• **Task brief**: Below are some records. Count the lines with "улица" in them and give nothing but the total.

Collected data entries
"""

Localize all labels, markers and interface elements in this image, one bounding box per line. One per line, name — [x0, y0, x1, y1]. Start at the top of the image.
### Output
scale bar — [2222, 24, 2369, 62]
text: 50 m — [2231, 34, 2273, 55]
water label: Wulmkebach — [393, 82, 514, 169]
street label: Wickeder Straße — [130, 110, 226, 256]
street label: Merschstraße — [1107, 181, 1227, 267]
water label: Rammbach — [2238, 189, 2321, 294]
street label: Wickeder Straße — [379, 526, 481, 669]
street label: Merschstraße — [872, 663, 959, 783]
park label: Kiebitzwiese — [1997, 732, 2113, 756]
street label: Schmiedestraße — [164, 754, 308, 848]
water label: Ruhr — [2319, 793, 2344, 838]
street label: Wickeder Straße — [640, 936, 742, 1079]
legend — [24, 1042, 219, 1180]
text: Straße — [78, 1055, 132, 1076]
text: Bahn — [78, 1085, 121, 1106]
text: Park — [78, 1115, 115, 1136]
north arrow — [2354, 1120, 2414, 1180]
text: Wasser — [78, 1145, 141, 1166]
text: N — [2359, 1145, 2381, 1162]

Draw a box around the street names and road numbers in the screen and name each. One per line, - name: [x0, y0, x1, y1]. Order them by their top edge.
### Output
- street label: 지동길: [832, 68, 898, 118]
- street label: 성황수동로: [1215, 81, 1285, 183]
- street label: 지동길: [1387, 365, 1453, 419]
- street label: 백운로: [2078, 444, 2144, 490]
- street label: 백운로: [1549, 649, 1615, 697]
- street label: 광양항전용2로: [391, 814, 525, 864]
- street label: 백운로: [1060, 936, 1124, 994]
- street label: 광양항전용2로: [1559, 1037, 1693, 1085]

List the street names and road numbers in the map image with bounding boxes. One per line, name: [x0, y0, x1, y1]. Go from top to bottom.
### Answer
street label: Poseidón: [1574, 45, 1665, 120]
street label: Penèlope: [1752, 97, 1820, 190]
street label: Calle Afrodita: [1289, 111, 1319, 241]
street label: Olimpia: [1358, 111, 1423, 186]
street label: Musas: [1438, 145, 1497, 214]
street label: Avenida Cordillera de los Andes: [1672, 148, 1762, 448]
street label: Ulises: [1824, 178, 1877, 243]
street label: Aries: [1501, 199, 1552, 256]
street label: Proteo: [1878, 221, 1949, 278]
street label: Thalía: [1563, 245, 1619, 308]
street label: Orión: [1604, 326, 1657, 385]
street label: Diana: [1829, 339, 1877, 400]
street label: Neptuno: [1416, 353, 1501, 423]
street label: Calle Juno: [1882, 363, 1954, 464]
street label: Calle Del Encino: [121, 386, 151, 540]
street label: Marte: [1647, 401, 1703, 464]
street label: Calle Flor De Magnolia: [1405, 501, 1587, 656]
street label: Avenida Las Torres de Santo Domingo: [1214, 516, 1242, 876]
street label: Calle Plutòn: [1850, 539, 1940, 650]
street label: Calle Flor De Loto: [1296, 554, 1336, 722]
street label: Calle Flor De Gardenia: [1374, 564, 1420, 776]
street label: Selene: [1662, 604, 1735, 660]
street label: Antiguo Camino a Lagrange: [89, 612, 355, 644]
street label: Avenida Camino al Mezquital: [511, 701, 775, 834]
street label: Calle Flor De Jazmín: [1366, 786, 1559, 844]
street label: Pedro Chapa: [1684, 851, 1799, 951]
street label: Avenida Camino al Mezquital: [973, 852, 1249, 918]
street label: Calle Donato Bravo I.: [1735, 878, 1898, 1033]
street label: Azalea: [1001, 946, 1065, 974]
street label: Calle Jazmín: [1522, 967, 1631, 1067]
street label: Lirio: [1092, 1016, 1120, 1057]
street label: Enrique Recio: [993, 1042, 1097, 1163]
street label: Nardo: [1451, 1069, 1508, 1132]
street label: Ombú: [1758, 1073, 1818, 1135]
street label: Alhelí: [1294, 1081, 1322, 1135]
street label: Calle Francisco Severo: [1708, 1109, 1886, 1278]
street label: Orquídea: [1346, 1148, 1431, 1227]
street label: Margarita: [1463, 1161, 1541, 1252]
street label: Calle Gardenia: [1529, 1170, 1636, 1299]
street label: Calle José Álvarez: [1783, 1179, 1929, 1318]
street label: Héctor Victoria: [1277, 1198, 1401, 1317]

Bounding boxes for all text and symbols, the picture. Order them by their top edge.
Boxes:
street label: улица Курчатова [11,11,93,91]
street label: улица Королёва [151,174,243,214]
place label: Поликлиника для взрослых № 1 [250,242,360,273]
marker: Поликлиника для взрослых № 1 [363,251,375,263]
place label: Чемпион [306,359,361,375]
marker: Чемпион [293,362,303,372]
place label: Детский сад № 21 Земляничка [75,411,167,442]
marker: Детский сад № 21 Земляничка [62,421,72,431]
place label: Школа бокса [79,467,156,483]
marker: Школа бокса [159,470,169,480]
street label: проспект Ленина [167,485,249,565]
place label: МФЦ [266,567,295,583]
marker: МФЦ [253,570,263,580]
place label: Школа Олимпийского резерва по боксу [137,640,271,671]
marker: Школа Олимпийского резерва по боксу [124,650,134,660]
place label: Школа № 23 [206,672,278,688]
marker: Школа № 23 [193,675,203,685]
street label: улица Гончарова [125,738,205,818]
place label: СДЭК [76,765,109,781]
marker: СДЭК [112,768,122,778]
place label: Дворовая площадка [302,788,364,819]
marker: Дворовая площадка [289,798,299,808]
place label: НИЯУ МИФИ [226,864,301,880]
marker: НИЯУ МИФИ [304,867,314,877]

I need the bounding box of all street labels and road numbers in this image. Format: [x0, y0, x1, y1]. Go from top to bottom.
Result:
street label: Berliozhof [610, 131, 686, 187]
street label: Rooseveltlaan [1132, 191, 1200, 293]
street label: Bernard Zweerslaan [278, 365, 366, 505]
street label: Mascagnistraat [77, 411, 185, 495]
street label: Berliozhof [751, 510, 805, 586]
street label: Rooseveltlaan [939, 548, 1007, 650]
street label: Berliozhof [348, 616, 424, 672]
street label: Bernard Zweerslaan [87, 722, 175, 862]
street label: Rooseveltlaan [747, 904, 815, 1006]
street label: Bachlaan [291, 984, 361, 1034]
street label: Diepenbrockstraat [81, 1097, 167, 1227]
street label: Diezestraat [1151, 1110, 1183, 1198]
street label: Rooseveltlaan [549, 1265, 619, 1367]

"""

• **Written solution**: 3